Zio terasa seperti ledak konfeti; mengejutkan namun menyenangkan. Ia menuntut dan penuh urgensi, tidak seperti Zio sehari-hari. Sarat tekanan, sangat mengagetkan mengingat bagaimana Zio begitu lembut dalam berperilaku dan berbicara. Atof terus ditarik mendekat seolah Zio kelaparan dan ingin melahapnya. Ini… tidak pernah masuk ke kepala Atof, namun rasa mulut Zio begitu sakarin.
He can't— fuck, he shouldn't kiss his bandmate, it will ruin their band. Tidak ada yang terasa salah, namun seharusnya mereka memang tidak begini. Atof bukan tipikal orang yang serampangan mencium siapa saja, dan ia yakin Zio juga begitu. Namun mengapa Zio melenguh di sela ciuman, memanggil namanya dengan setengah merengek minta dicumbu lagi saat Atof menarik diri?

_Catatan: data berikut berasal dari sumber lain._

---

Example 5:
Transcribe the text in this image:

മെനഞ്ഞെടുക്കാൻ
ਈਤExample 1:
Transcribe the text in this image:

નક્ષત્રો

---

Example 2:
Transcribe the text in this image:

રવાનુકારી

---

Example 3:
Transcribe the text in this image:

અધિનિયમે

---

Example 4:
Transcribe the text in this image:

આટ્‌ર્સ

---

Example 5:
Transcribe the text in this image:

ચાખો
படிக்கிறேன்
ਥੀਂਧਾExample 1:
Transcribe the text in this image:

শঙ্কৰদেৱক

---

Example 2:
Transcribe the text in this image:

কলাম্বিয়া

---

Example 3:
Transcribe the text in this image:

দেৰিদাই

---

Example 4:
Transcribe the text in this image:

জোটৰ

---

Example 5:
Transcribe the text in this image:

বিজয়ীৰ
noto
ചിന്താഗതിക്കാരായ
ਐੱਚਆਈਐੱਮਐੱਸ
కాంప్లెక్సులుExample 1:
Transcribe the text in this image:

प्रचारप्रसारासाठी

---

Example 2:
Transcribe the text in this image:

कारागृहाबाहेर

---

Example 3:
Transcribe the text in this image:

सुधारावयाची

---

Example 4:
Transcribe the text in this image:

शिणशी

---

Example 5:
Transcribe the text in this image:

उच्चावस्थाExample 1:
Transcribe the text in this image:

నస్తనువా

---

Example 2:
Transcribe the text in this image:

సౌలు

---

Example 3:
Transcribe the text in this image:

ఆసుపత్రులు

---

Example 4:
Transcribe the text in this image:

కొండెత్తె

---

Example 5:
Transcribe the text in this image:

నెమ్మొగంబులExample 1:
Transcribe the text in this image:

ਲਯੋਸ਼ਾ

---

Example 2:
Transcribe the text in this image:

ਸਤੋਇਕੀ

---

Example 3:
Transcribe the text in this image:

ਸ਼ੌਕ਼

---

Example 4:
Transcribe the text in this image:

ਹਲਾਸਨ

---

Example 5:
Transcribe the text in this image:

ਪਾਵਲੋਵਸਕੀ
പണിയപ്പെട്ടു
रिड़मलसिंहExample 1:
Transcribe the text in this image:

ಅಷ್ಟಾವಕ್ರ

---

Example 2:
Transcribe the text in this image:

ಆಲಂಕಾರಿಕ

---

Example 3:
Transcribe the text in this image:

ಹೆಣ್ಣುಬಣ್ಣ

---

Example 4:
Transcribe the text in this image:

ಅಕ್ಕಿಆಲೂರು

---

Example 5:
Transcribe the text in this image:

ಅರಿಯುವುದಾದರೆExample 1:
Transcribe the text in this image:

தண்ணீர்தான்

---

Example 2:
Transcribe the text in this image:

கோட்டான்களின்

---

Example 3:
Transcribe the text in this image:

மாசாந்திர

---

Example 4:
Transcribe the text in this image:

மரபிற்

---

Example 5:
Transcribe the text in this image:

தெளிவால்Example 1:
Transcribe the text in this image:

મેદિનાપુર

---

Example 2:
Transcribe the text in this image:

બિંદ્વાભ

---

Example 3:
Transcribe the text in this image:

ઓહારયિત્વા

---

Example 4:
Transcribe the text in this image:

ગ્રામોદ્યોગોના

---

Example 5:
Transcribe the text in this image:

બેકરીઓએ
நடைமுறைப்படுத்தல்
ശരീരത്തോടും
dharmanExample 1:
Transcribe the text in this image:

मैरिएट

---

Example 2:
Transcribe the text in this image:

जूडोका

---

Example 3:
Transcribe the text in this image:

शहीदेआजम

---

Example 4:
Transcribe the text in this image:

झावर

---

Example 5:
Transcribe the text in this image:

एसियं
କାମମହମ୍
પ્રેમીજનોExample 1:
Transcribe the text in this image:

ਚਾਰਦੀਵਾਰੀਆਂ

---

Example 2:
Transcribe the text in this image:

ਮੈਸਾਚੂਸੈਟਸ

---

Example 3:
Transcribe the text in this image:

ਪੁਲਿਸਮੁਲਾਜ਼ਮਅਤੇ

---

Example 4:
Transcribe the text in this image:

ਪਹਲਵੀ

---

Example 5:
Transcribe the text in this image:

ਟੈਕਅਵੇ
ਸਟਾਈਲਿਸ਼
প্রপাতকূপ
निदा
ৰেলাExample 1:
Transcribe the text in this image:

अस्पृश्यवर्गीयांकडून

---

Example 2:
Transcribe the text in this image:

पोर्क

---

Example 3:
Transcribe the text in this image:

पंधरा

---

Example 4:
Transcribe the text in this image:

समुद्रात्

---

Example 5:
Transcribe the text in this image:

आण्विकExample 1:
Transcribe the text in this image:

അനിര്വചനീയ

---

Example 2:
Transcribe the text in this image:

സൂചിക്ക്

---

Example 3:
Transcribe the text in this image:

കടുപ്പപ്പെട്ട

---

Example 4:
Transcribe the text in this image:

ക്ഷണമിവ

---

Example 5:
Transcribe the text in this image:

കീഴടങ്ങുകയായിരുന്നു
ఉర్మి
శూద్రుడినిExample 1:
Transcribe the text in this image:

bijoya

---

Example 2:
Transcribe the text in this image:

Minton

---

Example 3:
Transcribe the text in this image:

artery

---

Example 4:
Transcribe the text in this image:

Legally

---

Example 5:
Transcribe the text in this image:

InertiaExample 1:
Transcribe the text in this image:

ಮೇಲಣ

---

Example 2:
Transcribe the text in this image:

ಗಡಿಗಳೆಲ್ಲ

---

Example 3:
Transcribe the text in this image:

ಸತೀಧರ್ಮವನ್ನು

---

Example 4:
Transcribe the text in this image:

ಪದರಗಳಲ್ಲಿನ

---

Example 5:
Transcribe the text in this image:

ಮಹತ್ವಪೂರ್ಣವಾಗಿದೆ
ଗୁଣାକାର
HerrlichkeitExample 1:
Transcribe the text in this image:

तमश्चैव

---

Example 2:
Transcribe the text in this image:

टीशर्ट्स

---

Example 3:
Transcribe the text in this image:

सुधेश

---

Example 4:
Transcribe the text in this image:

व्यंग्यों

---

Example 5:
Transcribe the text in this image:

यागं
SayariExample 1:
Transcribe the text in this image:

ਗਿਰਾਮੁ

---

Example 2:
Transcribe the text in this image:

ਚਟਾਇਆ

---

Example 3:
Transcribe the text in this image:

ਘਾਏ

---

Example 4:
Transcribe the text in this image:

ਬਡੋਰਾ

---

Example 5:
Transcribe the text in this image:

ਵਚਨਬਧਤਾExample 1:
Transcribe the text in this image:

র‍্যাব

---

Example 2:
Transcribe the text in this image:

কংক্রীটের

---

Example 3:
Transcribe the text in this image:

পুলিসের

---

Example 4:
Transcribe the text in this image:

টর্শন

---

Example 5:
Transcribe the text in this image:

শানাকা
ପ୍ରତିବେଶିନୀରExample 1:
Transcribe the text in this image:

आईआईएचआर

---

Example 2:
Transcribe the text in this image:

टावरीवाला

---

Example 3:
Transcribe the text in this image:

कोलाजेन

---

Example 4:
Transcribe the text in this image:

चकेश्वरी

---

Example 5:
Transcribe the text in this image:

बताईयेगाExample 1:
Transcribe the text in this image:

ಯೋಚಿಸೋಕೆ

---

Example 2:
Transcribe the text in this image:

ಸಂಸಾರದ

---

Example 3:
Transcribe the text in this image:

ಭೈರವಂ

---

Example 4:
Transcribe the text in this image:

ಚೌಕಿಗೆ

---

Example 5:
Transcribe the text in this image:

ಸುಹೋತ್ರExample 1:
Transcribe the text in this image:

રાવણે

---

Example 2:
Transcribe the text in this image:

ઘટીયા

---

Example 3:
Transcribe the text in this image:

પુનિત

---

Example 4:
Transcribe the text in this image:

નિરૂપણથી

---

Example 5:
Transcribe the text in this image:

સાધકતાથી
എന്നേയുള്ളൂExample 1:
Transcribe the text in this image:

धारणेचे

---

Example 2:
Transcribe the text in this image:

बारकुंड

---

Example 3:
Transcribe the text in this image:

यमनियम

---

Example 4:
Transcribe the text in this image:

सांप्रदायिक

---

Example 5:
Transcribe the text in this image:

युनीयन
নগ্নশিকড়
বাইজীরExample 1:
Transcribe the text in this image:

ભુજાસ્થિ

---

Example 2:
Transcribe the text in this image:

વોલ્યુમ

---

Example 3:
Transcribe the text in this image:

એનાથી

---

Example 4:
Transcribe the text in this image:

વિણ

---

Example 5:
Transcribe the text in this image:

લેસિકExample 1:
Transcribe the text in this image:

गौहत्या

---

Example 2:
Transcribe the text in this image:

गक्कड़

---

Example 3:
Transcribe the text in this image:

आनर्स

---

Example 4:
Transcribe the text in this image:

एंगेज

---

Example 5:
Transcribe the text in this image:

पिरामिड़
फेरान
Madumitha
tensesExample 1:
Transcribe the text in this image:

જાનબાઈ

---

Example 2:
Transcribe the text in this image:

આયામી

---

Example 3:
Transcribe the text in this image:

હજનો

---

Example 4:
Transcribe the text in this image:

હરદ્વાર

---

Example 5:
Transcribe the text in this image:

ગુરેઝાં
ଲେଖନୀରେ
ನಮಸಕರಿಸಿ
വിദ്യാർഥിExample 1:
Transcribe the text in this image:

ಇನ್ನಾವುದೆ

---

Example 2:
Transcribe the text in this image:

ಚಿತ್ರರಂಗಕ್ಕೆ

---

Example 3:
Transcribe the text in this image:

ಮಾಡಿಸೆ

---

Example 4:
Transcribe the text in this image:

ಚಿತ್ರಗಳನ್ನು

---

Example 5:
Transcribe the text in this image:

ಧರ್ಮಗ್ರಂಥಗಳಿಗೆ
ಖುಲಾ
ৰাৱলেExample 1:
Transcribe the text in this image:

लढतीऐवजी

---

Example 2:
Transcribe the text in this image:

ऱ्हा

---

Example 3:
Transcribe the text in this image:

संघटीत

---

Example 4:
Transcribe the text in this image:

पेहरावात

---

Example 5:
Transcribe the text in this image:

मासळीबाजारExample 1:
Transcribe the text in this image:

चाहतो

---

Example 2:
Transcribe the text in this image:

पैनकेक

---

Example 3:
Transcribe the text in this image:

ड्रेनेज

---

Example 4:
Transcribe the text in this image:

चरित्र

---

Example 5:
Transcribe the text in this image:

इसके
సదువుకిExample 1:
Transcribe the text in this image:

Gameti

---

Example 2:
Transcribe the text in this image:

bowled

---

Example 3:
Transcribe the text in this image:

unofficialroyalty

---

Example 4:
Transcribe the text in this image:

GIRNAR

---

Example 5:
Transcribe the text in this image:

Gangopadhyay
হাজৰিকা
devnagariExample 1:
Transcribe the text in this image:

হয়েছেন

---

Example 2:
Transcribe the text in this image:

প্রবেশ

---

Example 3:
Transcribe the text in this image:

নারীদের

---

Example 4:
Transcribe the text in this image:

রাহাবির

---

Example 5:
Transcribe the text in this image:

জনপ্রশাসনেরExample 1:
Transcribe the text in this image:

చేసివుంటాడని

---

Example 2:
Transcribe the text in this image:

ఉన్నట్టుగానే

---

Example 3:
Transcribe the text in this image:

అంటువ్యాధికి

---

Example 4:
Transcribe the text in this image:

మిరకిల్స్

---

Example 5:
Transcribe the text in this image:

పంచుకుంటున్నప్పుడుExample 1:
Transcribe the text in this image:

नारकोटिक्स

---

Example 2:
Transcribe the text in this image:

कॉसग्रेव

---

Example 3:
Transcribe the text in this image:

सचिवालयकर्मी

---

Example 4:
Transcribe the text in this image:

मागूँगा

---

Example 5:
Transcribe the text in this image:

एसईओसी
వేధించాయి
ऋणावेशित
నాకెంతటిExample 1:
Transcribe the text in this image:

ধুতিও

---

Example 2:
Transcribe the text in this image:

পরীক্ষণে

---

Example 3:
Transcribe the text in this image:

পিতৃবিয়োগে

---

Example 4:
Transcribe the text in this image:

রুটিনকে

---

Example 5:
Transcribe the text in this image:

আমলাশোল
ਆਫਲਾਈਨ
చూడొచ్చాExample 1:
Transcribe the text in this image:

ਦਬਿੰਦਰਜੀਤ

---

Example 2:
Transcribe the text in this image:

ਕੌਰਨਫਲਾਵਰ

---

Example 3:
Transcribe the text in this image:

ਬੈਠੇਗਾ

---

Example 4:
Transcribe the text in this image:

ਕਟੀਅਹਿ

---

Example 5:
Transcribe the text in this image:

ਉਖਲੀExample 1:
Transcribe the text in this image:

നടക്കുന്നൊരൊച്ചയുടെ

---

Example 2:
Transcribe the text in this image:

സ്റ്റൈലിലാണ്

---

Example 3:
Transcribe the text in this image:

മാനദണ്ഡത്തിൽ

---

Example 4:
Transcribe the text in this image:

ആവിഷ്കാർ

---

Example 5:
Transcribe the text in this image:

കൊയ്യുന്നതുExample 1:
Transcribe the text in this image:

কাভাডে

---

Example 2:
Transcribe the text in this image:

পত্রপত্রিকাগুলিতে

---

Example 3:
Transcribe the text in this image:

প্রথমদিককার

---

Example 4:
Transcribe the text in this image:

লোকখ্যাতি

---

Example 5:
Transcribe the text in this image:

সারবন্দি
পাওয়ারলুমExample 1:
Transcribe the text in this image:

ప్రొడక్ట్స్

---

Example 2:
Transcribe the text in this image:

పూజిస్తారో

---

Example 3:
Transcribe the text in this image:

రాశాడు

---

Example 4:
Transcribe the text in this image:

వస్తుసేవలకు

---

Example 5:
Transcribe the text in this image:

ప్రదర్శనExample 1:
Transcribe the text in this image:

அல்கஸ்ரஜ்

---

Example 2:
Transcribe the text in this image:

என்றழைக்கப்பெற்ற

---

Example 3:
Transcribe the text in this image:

“Can I go down for you?” bisik Zio saat mulai mencium sudut bibirnya, turun ke dagunya, ke leher, mengulum jakunnya menunggu jawaban. Atof gemetar—berengsek—ia meremas belakang jaket kulit yang Zio kenakan. Segala sesuatu tentang Zio terasa kontradiksi, kepalanya pening, ia hanya mampu mendongak.
“Will you regret your decision tomorrow?“
“Maybe,” Zio menghujani kecupan di lehernya hingga ke belakang telinga, menghisap salah satu titik di sana dengan dalam memicu erangan.
“Fuck— then no.”
Dalam keadaan seperti ini, Zio sempat-sempatnya menarik diri untuk mencebik kecewa. Bibir basahnya begitu menggoda untuk dipagut lagi. Tolol rasanya tergoda sebab seakan-akan Atof tidak pernah berciuman. “Why not? Let's pretend we don't care about what we think tomorr–”
Akhirnya Atof menyerah pada keinginan itu, membungkam bibir Zio, menenggelamkan kalimat yang belum selesai. Ia mampu merasakan Zio agak tersenyum ketika bibir mereka saling melumat.
“Let's escape,” kata Atof.
Zio bergegas menarik Atof agar mereka berlari, sepanjang perjalanan tangan mereka saling bertaut. Hangat tubuh Zio begitu menjalar, jika Atof terlalu lama menyentuhnya mungkin ia akan terus-terusan berharap ia bisa melakukannya, sampai pada akhirnya, tubuhnya sendiri mencapai suhu tertinggi dan akan hangus terbakar.
Hari ini, sekali saja, hanya hari ini, ia tidak masalah dibakar.
Pemuda bulan April itu menoleh padanya saat memimpin berlari di depan, menyengir lebar.